Lake in the Northwest Territories, Canada

Sambaa K’e (SALM-bah-kay; South Slavey, place of trout) is a lake in the Dehcho Region of the Northwest Territories of Canada. The only settlement on its shores shares the same name; both were officially known as Trout Lake until 2016, when their names were changed to reflect local usage.

Sambaa K’e lies at an elevation of 503 m and is 103 km long and 12 km wide, covering an area of 513 km2. It drains an area of 5694 km2; major rivers that enter the lake include Paradise River East from the east, Island River from the south (next to the settlement), and Moose River from the north. Trout River, a tributary of the Mackenzie River, exits the lake from the northeast.

Drinking water for the community of Sambaa K’e comes from the local water treatment facility, which draws water from the lake. Known sources of lake water contamination include the local sewage lagoon, hazardous waste from a World War II-era U.S. Air Force outpost on the lake, and diesel leakage from the local power station.

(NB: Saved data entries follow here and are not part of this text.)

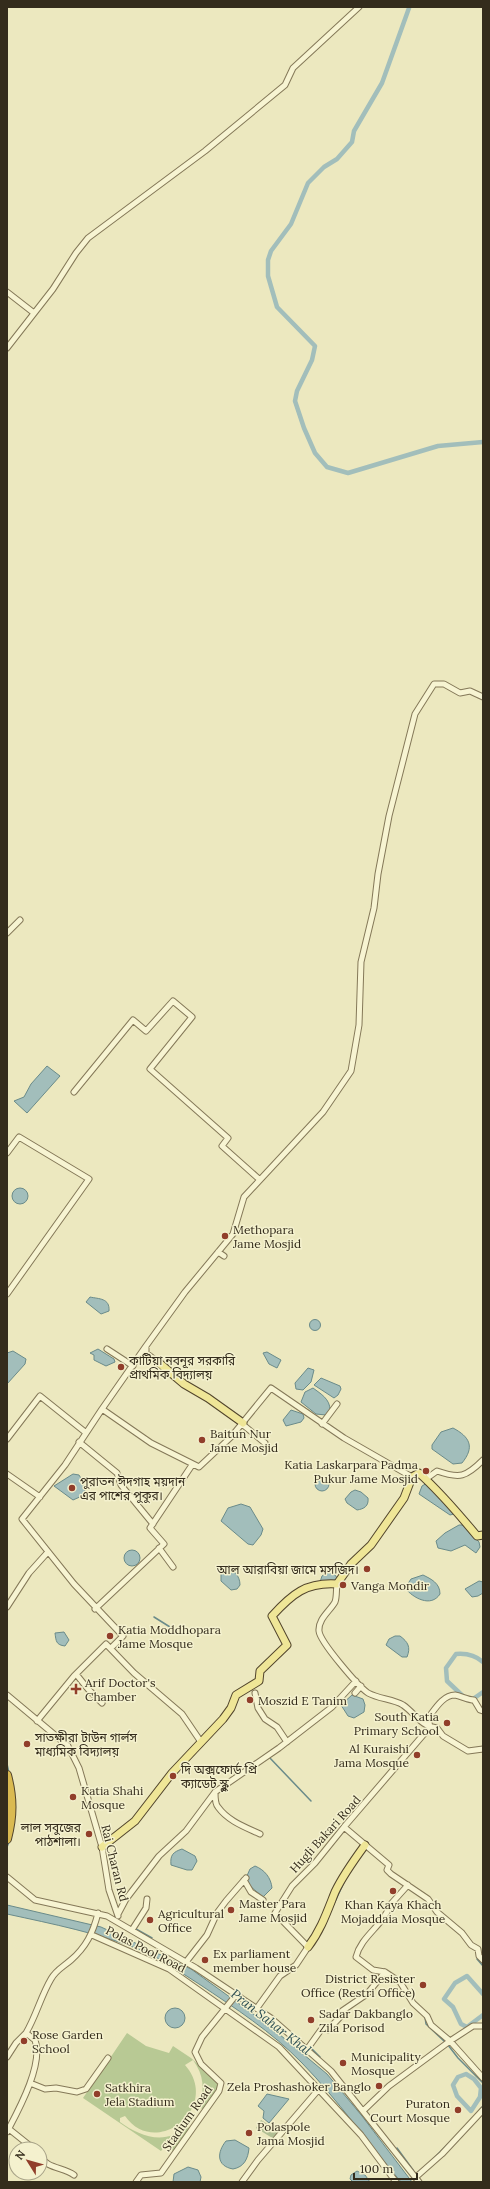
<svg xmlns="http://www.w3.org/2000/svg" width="490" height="2189" font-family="Lora,'Noto Sans Bengali',serif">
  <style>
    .green { fill: #b8c994; fill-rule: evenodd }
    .cemetery { fill: #b0be93 }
    .water { fill: #a2bebb; stroke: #6a8b8a }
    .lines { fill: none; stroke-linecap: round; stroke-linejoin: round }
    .stream { stroke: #6a8b8a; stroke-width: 1.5 }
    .canal { stroke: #a2bebb; stroke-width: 4.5 }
    .minor-casing { stroke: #847858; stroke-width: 7 }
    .major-casing { stroke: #52452c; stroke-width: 9 }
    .highway-casing { stroke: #52452c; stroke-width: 10 }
    .minor { stroke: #f7f4d2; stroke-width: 5 }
    .major { stroke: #efe697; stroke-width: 7 }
    .highway { stroke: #daba51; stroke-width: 8 }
    .poi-dot { fill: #913e2a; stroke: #f4f1ce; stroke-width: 1.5 }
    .labels { text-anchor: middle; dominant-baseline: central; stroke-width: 3; stroke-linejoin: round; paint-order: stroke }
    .poi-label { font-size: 12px; fill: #342c1c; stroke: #f4f1ce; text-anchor: start }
    .street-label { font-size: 12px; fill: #342c1c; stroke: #f4f1ce }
    .water-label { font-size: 13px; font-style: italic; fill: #2c4e53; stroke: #f4f1ce }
  </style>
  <rect width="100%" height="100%" fill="#ece8bf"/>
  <path class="green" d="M127,2033L146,2046L169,2053L173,2046L191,2058L219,2084L205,2109L175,2153L166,2145L161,2151L83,2098ZM193,2060C204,2075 205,2090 199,2107L204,2110L190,2129L186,2125C167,2147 139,2136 120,2122V2118L125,2116C156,2160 222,2107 185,2065Z"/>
  <path class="cemetery" d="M261,2120L279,2131L274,2139L256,2128Z"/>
  <path class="water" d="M47,1066L60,1076L27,1113L14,1101L24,1097L31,1084Z
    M12 1196a8 8 0 1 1 16 0a8 8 0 1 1-16 0Z
    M90,1297C99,1299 110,1298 109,1311L101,1314L86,1302Z
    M309.5 1325a5.5 5.5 0 1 1 11 0a5.5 5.5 0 1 1-11 0Z
    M98,1349L114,1359L115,1362L106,1366L94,1360V1355L90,1353Z
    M13,1351L26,1359L25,1364L7,1384V1353Z
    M267,1352L281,1360L277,1368L269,1364L263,1353Z
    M308,1368L314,1370L311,1382L303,1390L296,1389L295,1383Z
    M321,1378L340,1386L341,1389L338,1395L334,1398L314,1385Z
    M313,1388C321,1394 330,1399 330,1410L326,1415L316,1414L301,1402L305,1392Z
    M291,1410L303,1414L304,1418L301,1422L286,1426L283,1420Z
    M453,1428C470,1437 475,1447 462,1463L453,1464L432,1449V1445L441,1432Z
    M73,1474L79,1475L82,1480L85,1491L82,1496L73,1500L54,1486Z
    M315 1484a7 7 0 1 1 14 0a7 7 0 1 1-14 0Z
    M427,1483L454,1514L450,1515L419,1494L422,1486Z
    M355,1490L361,1492L368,1498C369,1506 364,1509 357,1510L347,1503L345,1499L351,1492Z
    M241,1504L250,1507L263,1529L261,1535L253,1545L248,1544L221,1521L228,1508Z
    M459,1525H464L479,1542L480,1547L476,1553L465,1545L451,1551L438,1548L436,1541L445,1533Z
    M124 1558a8 8 0 1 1 16 0a8 8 0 1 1-16 0Z
    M226,1567C234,1570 240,1576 240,1585L237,1589L231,1590L221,1581V1571Z
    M328,1572L334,1574L339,1580L320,1582L322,1576Z
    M423,1575C431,1579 440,1583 440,1594C431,1608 413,1598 405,1588L411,1579Z
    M479,1581L483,1582V1593L478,1596L472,1597L465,1589Z
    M64,1632L69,1640L65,1646C56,1645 56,1641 55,1633Z
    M395,1636H400C408,1642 411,1647 407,1657H402L386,1645L389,1639Z
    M352,1695L363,1699L365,1705L364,1712L354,1718L348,1716L341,1705Z
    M182,1849L195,1856L197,1861L192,1870H187L171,1865C170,1855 173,1852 182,1849Z
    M255,1866C265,1870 271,1878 272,1888L263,1897L250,1886L246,1878L250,1869Z
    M7,1905L101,1927L191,1969L267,2024L327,2074L362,2116L412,2182H401C368,2143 338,2100 302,2063C272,2032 235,2008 199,1984C180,1972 162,1959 141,1950C98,1933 53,1924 7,1914Z
    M165 2018a10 10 0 1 1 20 0a10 10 0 1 1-20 0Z
    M267,2094L289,2099L269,2123L263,2118L264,2111L258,2106Z
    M235,2140L249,2148C248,2159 244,2167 233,2169C216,2166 217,2152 226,2141Z
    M188,2167L198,2170L201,2177L200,2182H173L174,2174Z
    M357,2171L365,2175L370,2182H353L350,2179L351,2175Z"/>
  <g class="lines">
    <path class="stream" d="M154,1617L170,1627
      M269,1757L311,1801
      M7,1764L9,1773
      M7,1847L9,1842
      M150,1937L136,1929L152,1938
      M318,1938L346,1878
      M87,1945L92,1936
      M477,1959L483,1966
      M425,2017L426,2024L445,2042
      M448,2045L458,2058L483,2083
      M310,2047L320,2057
      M321,2089L323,2086
      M476,2114L483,2106
      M397,2148L413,2170
      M431,2161L448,2144"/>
    <path class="canal" d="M409,8L382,83L354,131L352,142L337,159L324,167L308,183L291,224L271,251L268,260V276L277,307L315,346L312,360L297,391L295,401L304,428L315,453L327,467L348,473L438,446L483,442
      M483,1662C475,1655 467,1653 456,1654L446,1668L447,1681L467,1700L473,1699L483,1692
      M483,1994L467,1976L455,1983L444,1999L453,2007L461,2024L467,2027L483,2015
      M466,2074L474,2079L481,2088L480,2097L471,2111L457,2096L453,2085L458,2077Z"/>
    <g class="minor-casing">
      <path id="minor" d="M7,292L34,313
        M7,348L53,289L76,253L88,238L205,151L285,85L293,68L359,7
        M7,933L20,920
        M74,1092L133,1020L146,1031L173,1001L192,1017L150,1069L228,1138L222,1146L259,1179
        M7,1153L19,1137L89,1179L7,1294
        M218,1252L224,1256
        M107,1349L133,1366
        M158,1362L146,1353V1346L185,1292L233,1234L244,1197L323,1112L351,1071L359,1025L361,962L374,908L378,874L389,816L415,714L434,684H444L460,693L470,691L483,697
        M102,1409L146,1346
        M242,1424L265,1443
        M322,1424L337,1404
        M7,1439L40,1396L85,1432
        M79,1442L117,1473L121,1485L153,1524
        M7,1474L40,1497
        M426,1479L437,1471C460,1479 466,1477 483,1460
        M159,1548L173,1567
        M337,1584C336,1589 337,1597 335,1602C330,1611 318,1619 319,1631C320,1642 358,1686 368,1693C379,1699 393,1699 403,1705C416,1714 420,1726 437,1728L443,1736L468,1751L483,1749
        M7,1607L29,1573L47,1553
        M95,1609L164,1544L150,1528L192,1465
        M111,1648L123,1636L74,1584L22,1519L65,1465L102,1409L151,1443L199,1467L231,1437L271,1388L344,1438L412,1477
        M76,1674L88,1689L102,1703
        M255,1693L258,1708L265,1719L277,1727L287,1742
        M355,1693L361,1686
        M7,1695L68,1746L79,1768L102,1847L109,1890L118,1916
        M37,1721L74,1676L106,1644L134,1673L182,1714L201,1742
        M430,1727L428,1718C435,1709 443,1695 455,1695C461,1696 468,1700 474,1700L480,1710L483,1711
        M215,1792C215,1797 215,1804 218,1807C228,1821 245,1827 260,1834
        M344,1827L389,1865L387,1870L391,1874L428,1899L437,1912L462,1933L471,1945L478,1949L479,1956L483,1960
        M7,1877L35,1900L107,1916L196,1968L271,2018L331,2071L419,2182
        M244,1880L251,1892L263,1900
        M408,1885L390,1905C384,1925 361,1936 356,1957L373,1970L385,1972L400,1982L413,2003L427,2016L431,2025L450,2041L483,2078
        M118,1914L126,1899L159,1856L186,1831L215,1792L279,1748L332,1707L356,1681
        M132,1930L146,1908L147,1899
        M92,1935L169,1969L279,2047L361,2135L396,2182
        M186,1962L207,1935L217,1913L226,1901L246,1878
        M257,2008L280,1976L296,1965L308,1947L275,1913L292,1886L315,1863L344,1827L430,1727
        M26,2033C36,2016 41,1996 51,1979C56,1970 63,1967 71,1960C86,1947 93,1933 98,1913
        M308,2048L323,2027L328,2030L341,2016L342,2011L367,1994L385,1972
        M7,2057L16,2043L26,2033L35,2040C44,2064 18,2111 7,2132
        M30,2083L45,2089L56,2088L77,2092L86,2089L108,2058
        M363,2111L389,2086L450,2041L473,2026H483
        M9,2129L34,2149
        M40,2156C47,2169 64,2167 74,2175
        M416,2177L442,2154L483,2110
        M136,2182L141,2175L161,2173L219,2091L221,2083L201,2064L195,2052L202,2037L236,1995
        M242,2182L258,2160L319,2089"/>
    </g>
    <g class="major-casing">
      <path id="major" d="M158,1362L184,1384L208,1398L243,1423
        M102,1847L135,1821L172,1773L223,1719L231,1708L236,1695L259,1681L260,1671L287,1645L272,1616C292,1594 306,1582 337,1584L351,1564L371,1545L404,1498L412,1477L419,1473C440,1492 458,1513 477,1536L483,1535
        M308,1947C321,1930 327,1912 335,1892C343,1875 354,1860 365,1845"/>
    </g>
    <g class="highway-casing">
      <path id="highway" d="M7,1775C13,1798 13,1816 7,1839"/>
    </g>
    <use href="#minor" class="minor"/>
    <use href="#major" class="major"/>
    <use href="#highway" class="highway"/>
  </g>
  <g class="poi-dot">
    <circle cx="225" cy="1236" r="4"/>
    <circle cx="121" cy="1367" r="4"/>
    <circle cx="202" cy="1440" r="4"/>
    <circle cx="426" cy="1471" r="4"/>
    <circle cx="72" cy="1488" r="4"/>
    <circle cx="367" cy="1569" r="4"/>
    <circle cx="343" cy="1585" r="4"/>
    <circle cx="110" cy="1636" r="4"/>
    <path d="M74 1683h4v4h4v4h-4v4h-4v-4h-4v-4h4z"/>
    <circle cx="250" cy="1700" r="4"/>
    <circle cx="447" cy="1723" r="4"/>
    <circle cx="27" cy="1744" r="4"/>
    <circle cx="417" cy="1755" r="4"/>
    <circle cx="173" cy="1776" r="4"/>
    <circle cx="73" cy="1797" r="4"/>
    <circle cx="89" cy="1834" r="4"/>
    <circle cx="393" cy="1891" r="4"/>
    <circle cx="231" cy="1910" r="4"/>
    <circle cx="150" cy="1920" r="4"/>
    <circle cx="205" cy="1960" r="4"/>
    <circle cx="423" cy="1985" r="4"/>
    <circle cx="311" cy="2020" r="4"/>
    <circle cx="24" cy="2041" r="4"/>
    <circle cx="343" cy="2063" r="4"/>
    <circle cx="379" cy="2086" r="4"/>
    <circle cx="97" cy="2094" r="4"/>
    <circle cx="458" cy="2110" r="4"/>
    <circle cx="249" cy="2133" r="4"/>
  </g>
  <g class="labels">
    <g class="poi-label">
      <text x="233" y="1229">Methopara<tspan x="233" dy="14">Jame Mosjid</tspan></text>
      <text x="129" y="1360">কাটিয়া নবনূর সরকারি<tspan x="129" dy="14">প্রাথমিক বিদ্যালয়</tspan></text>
      <text x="210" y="1433">Baitun Nur<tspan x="210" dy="14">Jame Mosjid</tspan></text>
      <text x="418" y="1464" text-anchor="end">Katia Laskarpara Padma<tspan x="418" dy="14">Pukur Jame Mosjid</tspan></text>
      <text x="80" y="1481">পুরাতন ঈদগাহ ময়দান<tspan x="80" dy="14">এর পাশের পুকুর।</tspan></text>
      <text x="359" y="1569" text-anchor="end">আল আরাবিয়া জামে মসজিদ।</text>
      <text x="351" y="1585">Vanga Mondir</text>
      <text x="118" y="1629">Katia Moddhopara<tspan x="118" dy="14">Jame Mosque</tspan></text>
      <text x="85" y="1682">Arif Doctor's<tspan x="85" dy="14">Chamber</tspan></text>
      <text x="258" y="1700">Moszid E Tanim</text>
      <text x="439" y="1716" text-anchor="end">South Katia<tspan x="439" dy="14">Primary School</tspan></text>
      <text x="35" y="1737">সাতক্ষীরা টাউন গার্লস<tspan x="35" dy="14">মাধ্যমিক বিদ্যালয়</tspan></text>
      <text x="409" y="1748" text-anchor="end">Al Kuraishi<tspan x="409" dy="14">Jama Mosque</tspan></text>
      <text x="181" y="1769">দি অক্সফোর্ড প্রি<tspan x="181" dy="14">ক্যাডেট স্কুল</tspan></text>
      <text x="81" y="1790">Katia Shahi<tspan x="81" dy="14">Mosque</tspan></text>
      <text x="81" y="1827" text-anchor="end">লাল সবুজের<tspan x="81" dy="14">পাঠশালা।</tspan></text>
      <text x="239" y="1903">Master Para<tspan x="239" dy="14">Jame Mosjid</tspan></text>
      <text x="393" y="1904" text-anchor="middle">Khan Kaya Khach<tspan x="393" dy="14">Mojaddaia Mosque</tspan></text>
      <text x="158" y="1913">Agricultural<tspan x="158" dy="14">Office</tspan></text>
      <text x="213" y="1953">Ex parliament<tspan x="213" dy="14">member house</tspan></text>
      <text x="415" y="1978" text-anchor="end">District Resister<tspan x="415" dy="14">Office (Restri Office)</tspan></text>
      <text x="319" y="2013">Sadar Dakbanglo<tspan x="319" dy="14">Zila Porisod</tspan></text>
      <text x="32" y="2034">Rose Garden<tspan x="32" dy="14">School</tspan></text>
      <text x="351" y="2056">Municipality<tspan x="351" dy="14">Mosque</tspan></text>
      <text x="371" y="2086" text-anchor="end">Zela Proshashoker Banglo</text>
      <text x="105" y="2087">Satkhira<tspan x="105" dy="14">Jela Stadium</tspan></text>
      <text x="450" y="2103" text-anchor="end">Puraton<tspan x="450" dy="14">Court Mosque</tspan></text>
      <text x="257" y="2126">Polaspole<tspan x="257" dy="14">Jama Mosjid</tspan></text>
    </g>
    <g class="street-label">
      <text transform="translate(325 1834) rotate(-48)">Hugli Bakari Road</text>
      <text transform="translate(115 1863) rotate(76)">Rai Charan Rd</text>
      <text transform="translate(146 1949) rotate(27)">Polas Pool Road</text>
      <text transform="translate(187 2118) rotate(-55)">Stadium Road</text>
    </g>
    <g class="water-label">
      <text transform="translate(271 2022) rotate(38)">Pran Sahar Khal</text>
    </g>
  </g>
  <rect width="490" height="2189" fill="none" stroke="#342c1c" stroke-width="16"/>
  <g transform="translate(28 2161) rotate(307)"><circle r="19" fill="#f4f1ce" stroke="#a7a287"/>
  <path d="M0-3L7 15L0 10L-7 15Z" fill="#913e2a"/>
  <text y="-6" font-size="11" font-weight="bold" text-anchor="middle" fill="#342c1c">N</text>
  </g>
  <path d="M354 2173v6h63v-6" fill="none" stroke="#342c1c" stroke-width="2"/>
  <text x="360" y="2173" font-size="12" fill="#342c1c" stroke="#f4f1ce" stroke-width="3" paint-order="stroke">100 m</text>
</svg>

Fishing for lake trout, walleye, northern pike and Arctic grayling draws tourists to the lake. The local people also rely on the lake environment to support the hunting, trapping and fishing activities that comprise a major part of their livelihood. Common traditional food sources include moose, woodland caribou, grouse, porcupine, beaver, trout, pickerel, duck, and various berries. A proposal to create a 10600 km2 protected area including the Sambaa K’e watershed is currently under study.